• **Information supplied**
=== Begin Enclosure ===
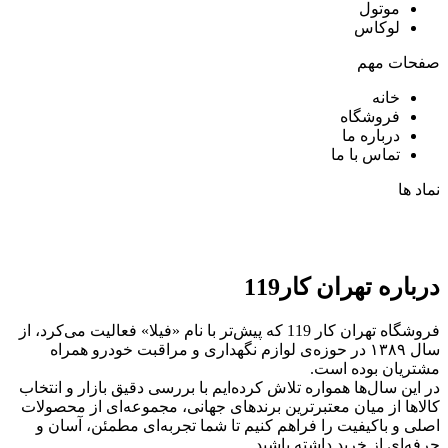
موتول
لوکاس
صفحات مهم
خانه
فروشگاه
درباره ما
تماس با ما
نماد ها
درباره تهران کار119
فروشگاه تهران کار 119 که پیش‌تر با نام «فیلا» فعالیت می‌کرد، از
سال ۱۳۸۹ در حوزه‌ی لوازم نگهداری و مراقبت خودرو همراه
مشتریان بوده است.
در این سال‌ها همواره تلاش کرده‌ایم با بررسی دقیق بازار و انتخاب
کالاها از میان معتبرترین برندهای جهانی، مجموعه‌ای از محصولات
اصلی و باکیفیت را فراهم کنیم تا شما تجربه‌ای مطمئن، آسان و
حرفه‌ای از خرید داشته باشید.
=== End Enclosure ===
• **Problem details**
Transcribe the text of every entry above word for word, leaving the pictures out of your answer.

• **Answer to this task**
موتول
لوکاس
صفحات مهم
خانه
فروشگاه
درباره ما
تماس با ما
نماد ها
درباره تهران کار119
فروشگاه تهران کار 119 که پیش‌تر با نام «فیلا» فعالیت می‌کرد، از
سال ۱۳۸۹ در حوزه‌ی لوازم نگهداری و مراقبت خودرو همراه
مشتریان بوده است.
در این سال‌ها همواره تلاش کرده‌ایم با بررسی دقیق بازار و انتخاب
کالاها از میان معتبرترین برندهای جهانی، مجموعه‌ای از محصولات
اصلی و باکیفیت را فراهم کنیم تا شما تجربه‌ای مطمئن، آسان و
حرفه‌ای از خرید داشته باشید.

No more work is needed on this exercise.